* **Exercise requirements**: An exact copy of all the entries is needed, with no images in it.

-------- Available records --------

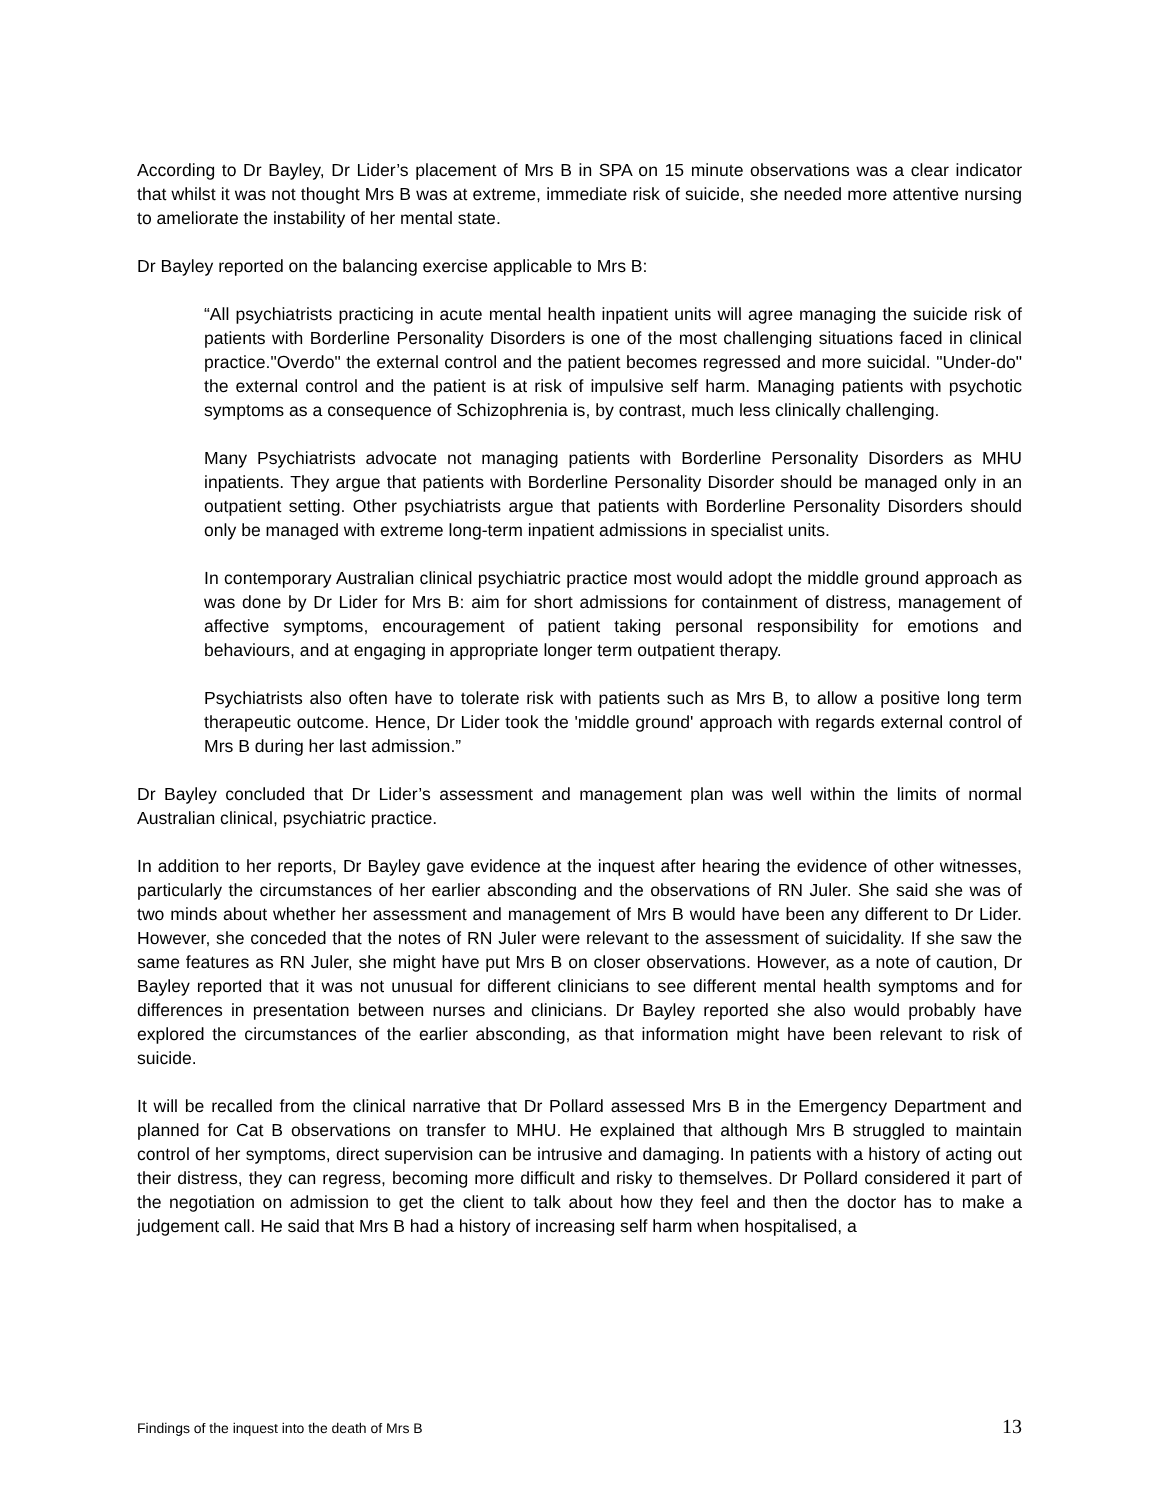According to Dr Bayley, Dr Lider’s placement of Mrs B in SPA on 15 minute observations was a clear indicator that whilst it was not thought Mrs B was at extreme, immediate risk of suicide, she needed more attentive nursing to ameliorate the instability of her mental state.
Dr Bayley reported on the balancing exercise applicable to Mrs B:
“All psychiatrists practicing in acute mental health inpatient units will agree managing the suicide risk of patients with Borderline Personality Disorders is one of the most challenging situations faced in clinical practice."Overdo" the external control and the patient becomes regressed and more suicidal. "Under-do" the external control and the patient is at risk of impulsive self harm. Managing patients with psychotic symptoms as a consequence of Schizophrenia is, by contrast, much less clinically challenging.
Many Psychiatrists advocate not managing patients with Borderline Personality Disorders as MHU inpatients. They argue that patients with Borderline Personality Disorder should be managed only in an outpatient setting. Other psychiatrists argue that patients with Borderline Personality Disorders should only be managed with extreme long-term inpatient admissions in specialist units.
In contemporary Australian clinical psychiatric practice most would adopt the middle ground approach as was done by Dr Lider for Mrs B: aim for short admissions for containment of distress, management of affective symptoms, encouragement of patient taking personal responsibility for emotions and behaviours, and at engaging in appropriate longer term outpatient therapy.
Psychiatrists also often have to tolerate risk with patients such as Mrs B, to allow a positive long term therapeutic outcome. Hence, Dr Lider took the 'middle ground' approach with regards external control of Mrs B during her last admission.”
Dr Bayley concluded that Dr Lider’s assessment and management plan was well within the limits of normal Australian clinical, psychiatric practice.
In addition to her reports, Dr Bayley gave evidence at the inquest after hearing the evidence of other witnesses, particularly the circumstances of her earlier absconding and the observations of RN Juler. She said she was of two minds about whether her assessment and management of Mrs B would have been any different to Dr Lider. However, she conceded that the notes of RN Juler were relevant to the assessment of suicidality. If she saw the same features as RN Juler, she might have put Mrs B on closer observations. However, as a note of caution, Dr Bayley reported that it was not unusual for different clinicians to see different mental health symptoms and for differences in presentation between nurses and clinicians. Dr Bayley reported she also would probably have explored the circumstances of the earlier absconding, as that information might have been relevant to risk of suicide.
It will be recalled from the clinical narrative that Dr Pollard assessed Mrs B in the Emergency Department and planned for Cat B observations on transfer to MHU. He explained that although Mrs B struggled to maintain control of her symptoms, direct supervision can be intrusive and damaging. In patients with a history of acting out their distress, they can regress, becoming more difficult and risky to themselves. Dr Pollard considered it part of the negotiation on admission to get the client to talk about how they feel and then the doctor has to make a judgement call. He said that Mrs B had a history of increasing self harm when hospitalised, a
Findings of the inquest into the death of Mrs B 13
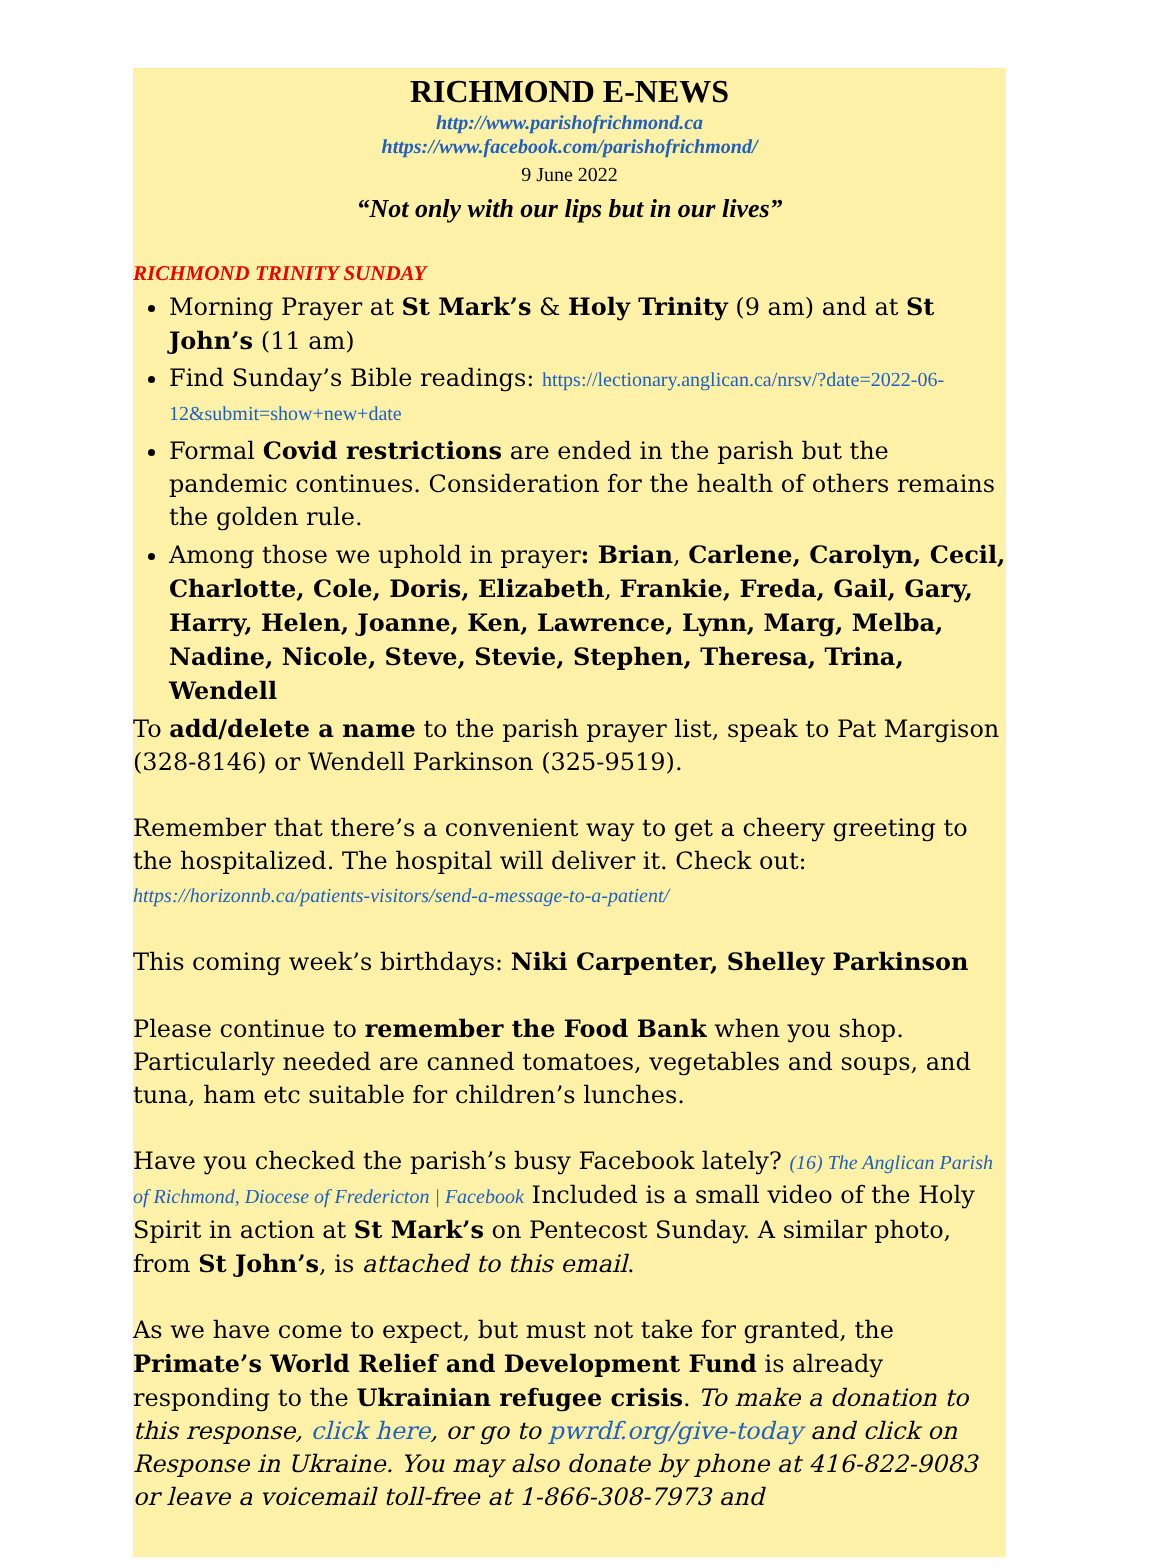RICHMOND E-NEWS
http://www.parishofrichmond.ca
https://www.facebook.com/parishofrichmond/
9 June 2022
“Not only with our lips but in our lives”
RICHMOND TRINITY SUNDAY
Morning Prayer at St Mark’s & Holy Trinity (9 am) and at St John’s (11 am)
Find Sunday’s Bible readings: https://lectionary.anglican.ca/nrsv/?date=2022-06-12&submit=show+new+date
Formal Covid restrictions are ended in the parish but the pandemic continues. Consideration for the health of others remains the golden rule.
Among those we uphold in prayer: Brian, Carlene, Carolyn, Cecil, Charlotte, Cole, Doris, Elizabeth, Frankie, Freda, Gail, Gary, Harry, Helen, Joanne, Ken, Lawrence, Lynn, Marg, Melba, Nadine, Nicole, Steve, Stevie, Stephen, Theresa, Trina, Wendell
To add/delete a name to the parish prayer list, speak to Pat Margison (328-8146) or Wendell Parkinson (325-9519).
Remember that there’s a convenient way to get a cheery greeting to the hospitalized. The hospital will deliver it. Check out: https://horizonnb.ca/patients-visitors/send-a-message-to-a-patient/
This coming week’s birthdays: Niki Carpenter, Shelley Parkinson
Please continue to remember the Food Bank when you shop. Particularly needed are canned tomatoes, vegetables and soups, and tuna, ham etc suitable for children’s lunches.
Have you checked the parish’s busy Facebook lately? (16) The Anglican Parish of Richmond, Diocese of Fredericton | Facebook Included is a small video of the Holy Spirit in action at St Mark’s on Pentecost Sunday. A similar photo, from St John’s, is attached to this email.
As we have come to expect, but must not take for granted, the Primate’s World Relief and Development Fund is already responding to the Ukrainian refugee crisis. To make a donation to this response, click here, or go to pwrdf.org/give-today and click on Response in Ukraine. You may also donate by phone at 416-822-9083 or leave a voicemail toll-free at 1-866-308-7973 and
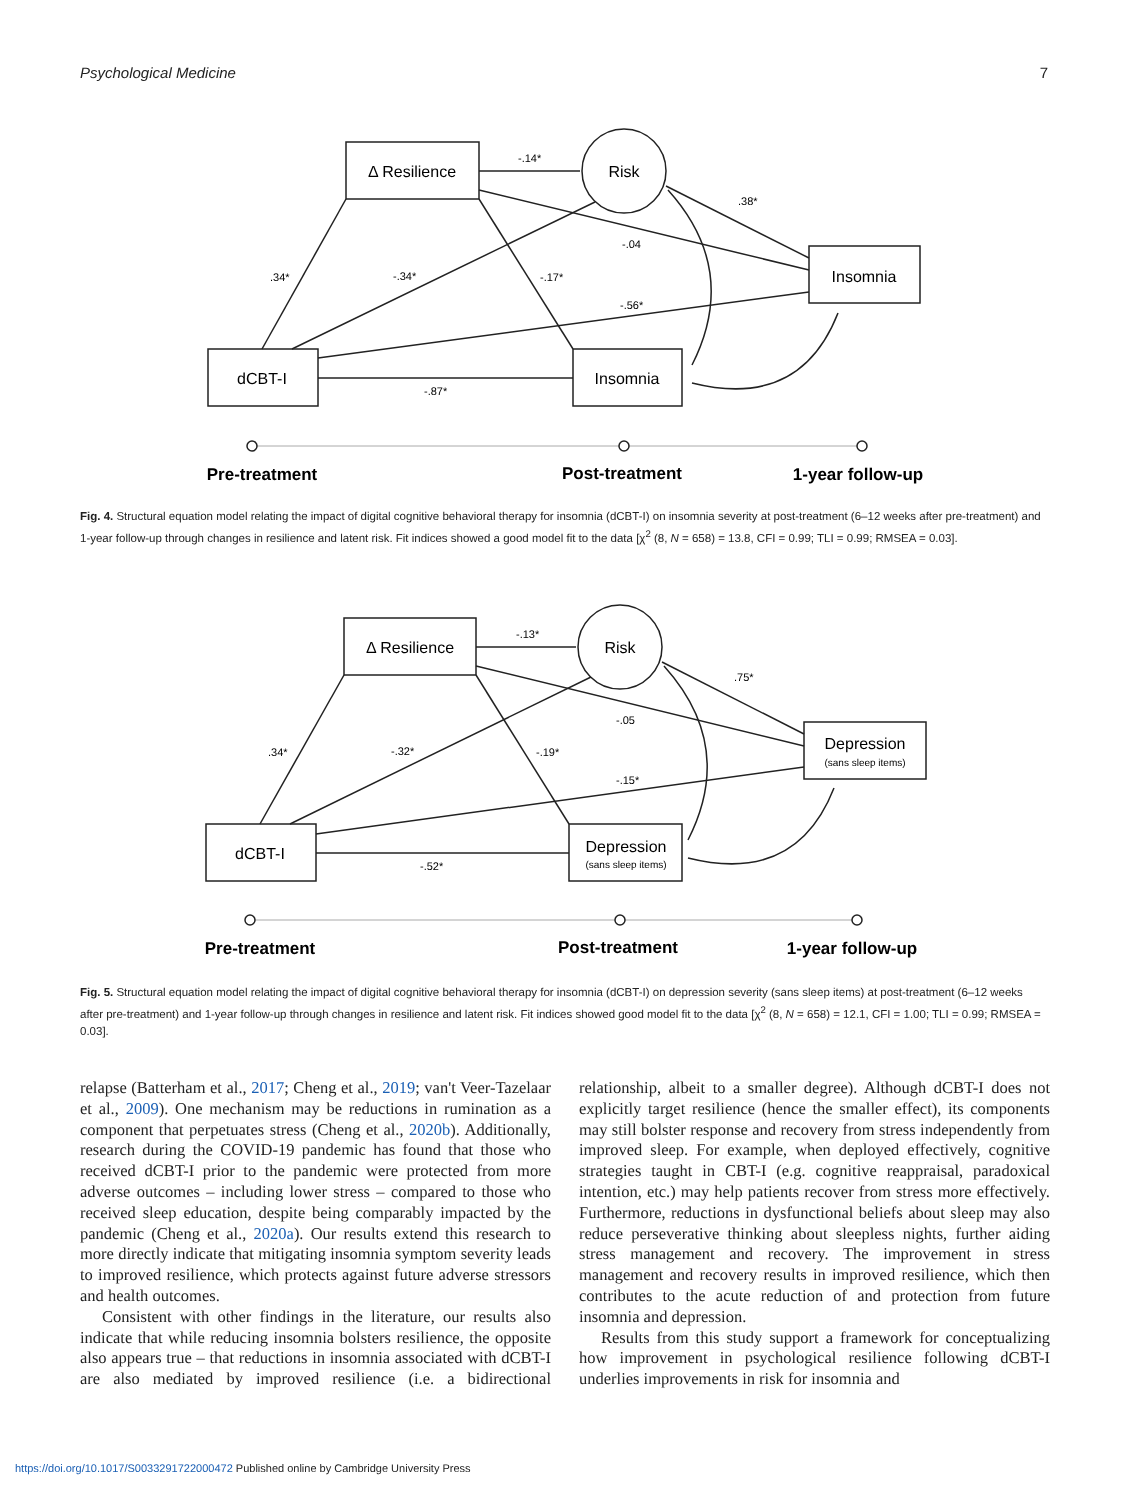Psychological Medicine 7
Δ Resilience
Risk
Insomnia
dCBT-I
Insomnia
-.14*
.38*
-.04
.34*
-.34*
-.17*
-.56*
-.87*
Pre-treatment
Post-treatment
1-year follow-up
Fig. 4. Structural equation model relating the impact of digital cognitive behavioral therapy for insomnia (dCBT-I) on insomnia severity at post-treatment (6–12 weeks after pre-treatment) and 1-year follow-up through changes in resilience and latent risk. Fit indices showed a good model fit to the data [χ<sup>2</sup> (8, N = 658) = 13.8, CFI = 0.99; TLI = 0.99; RMSEA = 0.03].
Δ Resilience
Risk
Depression
dCBT-I
Depression
(sans sleep items)
(sans sleep items)
-.13*
.75*
-.05
.34*
-.32*
-.19*
-.15*
-.52*
Pre-treatment
Post-treatment
1-year follow-up
Fig. 5. Structural equation model relating the impact of digital cognitive behavioral therapy for insomnia (dCBT-I) on depression severity (sans sleep items) at post-treatment (6–12 weeks after pre-treatment) and 1-year follow-up through changes in resilience and latent risk. Fit indices showed good model fit to the data [χ<sup>2</sup> (8, N = 658) = 12.1, CFI = 1.00; TLI = 0.99; RMSEA = 0.03].
relapse (Batterham et al., 2017; Cheng et al., 2019; van't Veer-Tazelaar et al., 2009). One mechanism may be reductions in rumination as a component that perpetuates stress (Cheng et al., 2020b). Additionally, research during the COVID-19 pandemic has found that those who received dCBT-I prior to the pandemic were protected from more adverse outcomes – including lower stress – compared to those who received sleep education, despite being comparably impacted by the pandemic (Cheng et al., 2020a). Our results extend this research to more directly indicate that mitigating insomnia symptom severity leads to improved resilience, which protects against future adverse stressors and health outcomes.
Consistent with other findings in the literature, our results also indicate that while reducing insomnia bolsters resilience, the opposite also appears true – that reductions in insomnia associated with dCBT-I are also mediated by improved resilience (i.e. a bidirectional relationship, albeit to a smaller degree). Although dCBT-I does not explicitly target resilience (hence the smaller effect), its components may still bolster response and recovery from stress independently from improved sleep. For example, when deployed effectively, cognitive strategies taught in CBT-I (e.g. cognitive reappraisal, paradoxical intention, etc.) may help patients recover from stress more effectively. Furthermore, reductions in dysfunctional beliefs about sleep may also reduce perseverative thinking about sleepless nights, further aiding stress management and recovery. The improvement in stress management and recovery results in improved resilience, which then contributes to the acute reduction of and protection from future insomnia and depression.
Results from this study support a framework for conceptualizing how improvement in psychological resilience following dCBT-I underlies improvements in risk for insomnia and
https://doi.org/10.1017/S0033291722000472 Published online by Cambridge University Press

--------

* **Finished exercise**:
According to Dr Bayley, Dr Lider’s placement of Mrs B in SPA on 15 minute observations was a clear indicator that whilst it was not thought Mrs B was at extreme, immediate risk of suicide, she needed more attentive nursing to ameliorate the instability of her mental state.
Dr Bayley reported on the balancing exercise applicable to Mrs B:
“All psychiatrists practicing in acute mental health inpatient units will agree managing the suicide risk of patients with Borderline Personality Disorders is one of the most challenging situations faced in clinical practice."Overdo" the external control and the patient becomes regressed and more suicidal. "Under-do" the external control and the patient is at risk of impulsive self harm. Managing patients with psychotic symptoms as a consequence of Schizophrenia is, by contrast, much less clinically challenging.
Many Psychiatrists advocate not managing patients with Borderline Personality Disorders as MHU inpatients. They argue that patients with Borderline Personality Disorder should be managed only in an outpatient setting. Other psychiatrists argue that patients with Borderline Personality Disorders should only be managed with extreme long-term inpatient admissions in specialist units.
In contemporary Australian clinical psychiatric practice most would adopt the middle ground approach as was done by Dr Lider for Mrs B: aim for short admissions for containment of distress, management of affective symptoms, encouragement of patient taking personal responsibility for emotions and behaviours, and at engaging in appropriate longer term outpatient therapy.
Psychiatrists also often have to tolerate risk with patients such as Mrs B, to allow a positive long term therapeutic outcome. Hence, Dr Lider took the 'middle ground' approach with regards external control of Mrs B during her last admission.”
Dr Bayley concluded that Dr Lider’s assessment and management plan was well within the limits of normal Australian clinical, psychiatric practice.
In addition to her reports, Dr Bayley gave evidence at the inquest after hearing the evidence of other witnesses, particularly the circumstances of her earlier absconding and the observations of RN Juler. She said she was of two minds about whether her assessment and management of Mrs B would have been any different to Dr Lider. However, she conceded that the notes of RN Juler were relevant to the assessment of suicidality. If she saw the same features as RN Juler, she might have put Mrs B on closer observations. However, as a note of caution, Dr Bayley reported that it was not unusual for different clinicians to see different mental health symptoms and for differences in presentation between nurses and clinicians. Dr Bayley reported she also would probably have explored the circumstances of the earlier absconding, as that information might have been relevant to risk of suicide.
It will be recalled from the clinical narrative that Dr Pollard assessed Mrs B in the Emergency Department and planned for Cat B observations on transfer to MHU. He explained that although Mrs B struggled to maintain control of her symptoms, direct supervision can be intrusive and damaging. In patients with a history of acting out their distress, they can regress, becoming more difficult and risky to themselves. Dr Pollard considered it part of the negotiation on admission to get the client to talk about how they feel and then the doctor has to make a judgement call. He said that Mrs B had a history of increasing self harm when hospitalised, a
Findings of the inquest into the death of Mrs B 13
RICHMOND E-NEWS
http://www.parishofrichmond.ca
https://www.facebook.com/parishofrichmond/
9 June 2022
“Not only with our lips but in our lives”
RICHMOND TRINITY SUNDAY
Morning Prayer at St Mark’s & Holy Trinity (9 am) and at St John’s (11 am)
Find Sunday’s Bible readings: https://lectionary.anglican.ca/nrsv/?date=2022-06-12&submit=show+new+date
Formal Covid restrictions are ended in the parish but the pandemic continues. Consideration for the health of others remains the golden rule.
Among those we uphold in prayer: Brian, Carlene, Carolyn, Cecil, Charlotte, Cole, Doris, Elizabeth, Frankie, Freda, Gail, Gary, Harry, Helen, Joanne, Ken, Lawrence, Lynn, Marg, Melba, Nadine, Nicole, Steve, Stevie, Stephen, Theresa, Trina, Wendell
To add/delete a name to the parish prayer list, speak to Pat Margison (328-8146) or Wendell Parkinson (325-9519).
Remember that there’s a convenient way to get a cheery greeting to the hospitalized. The hospital will deliver it. Check out: https://horizonnb.ca/patients-visitors/send-a-message-to-a-patient/
This coming week’s birthdays: Niki Carpenter, Shelley Parkinson
Please continue to remember the Food Bank when you shop. Particularly needed are canned tomatoes, vegetables and soups, and tuna, ham etc suitable for children’s lunches.
Have you checked the parish’s busy Facebook lately? (16) The Anglican Parish of Richmond, Diocese of Fredericton | Facebook Included is a small video of the Holy Spirit in action at St Mark’s on Pentecost Sunday. A similar photo, from St John’s, is attached to this email.
As we have come to expect, but must not take for granted, the Primate’s World Relief and Development Fund is already responding to the Ukrainian refugee crisis. To make a donation to this response, click here, or go to pwrdf.org/give-today and click on Response in Ukraine. You may also donate by phone at 416-822-9083 or leave a voicemail toll-free at 1-866-308-7973 and
Psychological Medicine 7
Δ Resilience
Risk
Insomnia
dCBT-I
Insomnia
-.14*
.38*
-.04
.34*
-.34*
-.17*
-.56*
-.87*
Pre-treatment
Post-treatment
1-year follow-up
Fig. 4. Structural equation model relating the impact of digital cognitive behavioral therapy for insomnia (dCBT-I) on insomnia severity at post-treatment (6–12 weeks after pre-treatment) and 1-year follow-up through changes in resilience and latent risk. Fit indices showed a good model fit to the data [χ<sup>2</sup> (8, N = 658) = 13.8, CFI = 0.99; TLI = 0.99; RMSEA = 0.03].
Δ Resilience
Risk
Depression
dCBT-I
Depression
(sans sleep items)
(sans sleep items)
-.13*
.75*
-.05
.34*
-.32*
-.19*
-.15*
-.52*
Pre-treatment
Post-treatment
1-year follow-up
Fig. 5. Structural equation model relating the impact of digital cognitive behavioral therapy for insomnia (dCBT-I) on depression severity (sans sleep items) at post-treatment (6–12 weeks after pre-treatment) and 1-year follow-up through changes in resilience and latent risk. Fit indices showed good model fit to the data [χ<sup>2</sup> (8, N = 658) = 12.1, CFI = 1.00; TLI = 0.99; RMSEA = 0.03].
relapse (Batterham et al., 2017; Cheng et al., 2019; van't Veer-Tazelaar et al., 2009). One mechanism may be reductions in rumination as a component that perpetuates stress (Cheng et al., 2020b). Additionally, research during the COVID-19 pandemic has found that those who received dCBT-I prior to the pandemic were protected from more adverse outcomes – including lower stress – compared to those who received sleep education, despite being comparably impacted by the pandemic (Cheng et al., 2020a). Our results extend this research to more directly indicate that mitigating insomnia symptom severity leads to improved resilience, which protects against future adverse stressors and health outcomes.
Consistent with other findings in the literature, our results also indicate that while reducing insomnia bolsters resilience, the opposite also appears true – that reductions in insomnia associated with dCBT-I are also mediated by improved resilience (i.e. a bidirectional relationship, albeit to a smaller degree). Although dCBT-I does not explicitly target resilience (hence the smaller effect), its components may still bolster response and recovery from stress independently from improved sleep. For example, when deployed effectively, cognitive strategies taught in CBT-I (e.g. cognitive reappraisal, paradoxical intention, etc.) may help patients recover from stress more effectively. Furthermore, reductions in dysfunctional beliefs about sleep may also reduce perseverative thinking about sleepless nights, further aiding stress management and recovery. The improvement in stress management and recovery results in improved resilience, which then contributes to the acute reduction of and protection from future insomnia and depression.
Results from this study support a framework for conceptualizing how improvement in psychological resilience following dCBT-I underlies improvements in risk for insomnia and
https://doi.org/10.1017/S0033291722000472 Published online by Cambridge University Press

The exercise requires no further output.